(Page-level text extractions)
▬▬▬▬▬▬▬▬▬▬
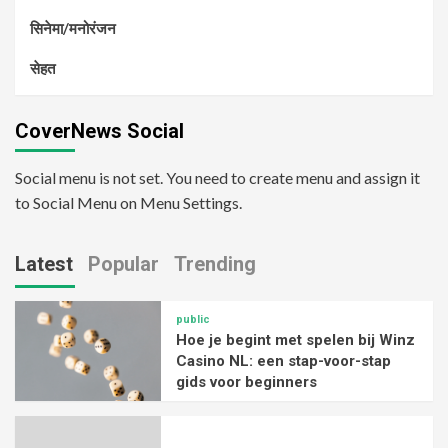
सिनेमा/मनोरंजन
सेहत
CoverNews Social
Social menu is not set. You need to create menu and assign it
to Social Menu on Menu Settings.
Latest
Popular
Trending
public
Hoe je begint met spelen bij Winz
Casino NL: een stap-voor-stap
gids voor beginners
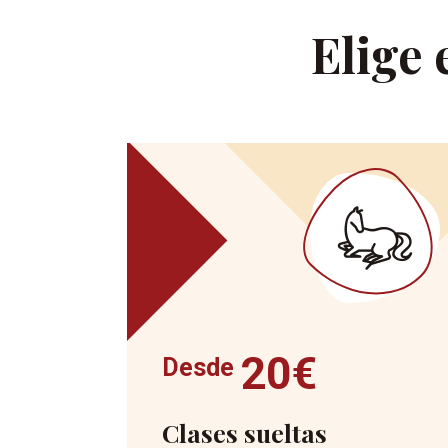
Elige 
20€
Desde
Clases sueltas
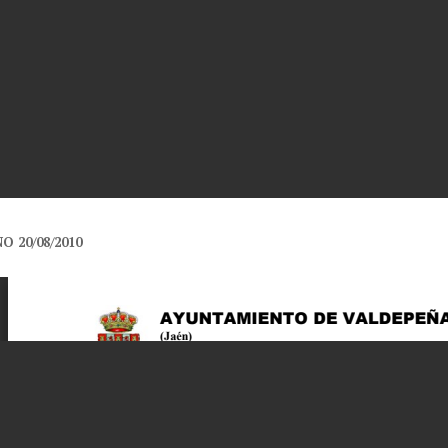
O 20/08/2010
▬▬▬▬▬▬▬▬▬▬
TASK TO CARRY OUT: Return only the number of lines in the data above that include the word "voor".

SOLUTION: 2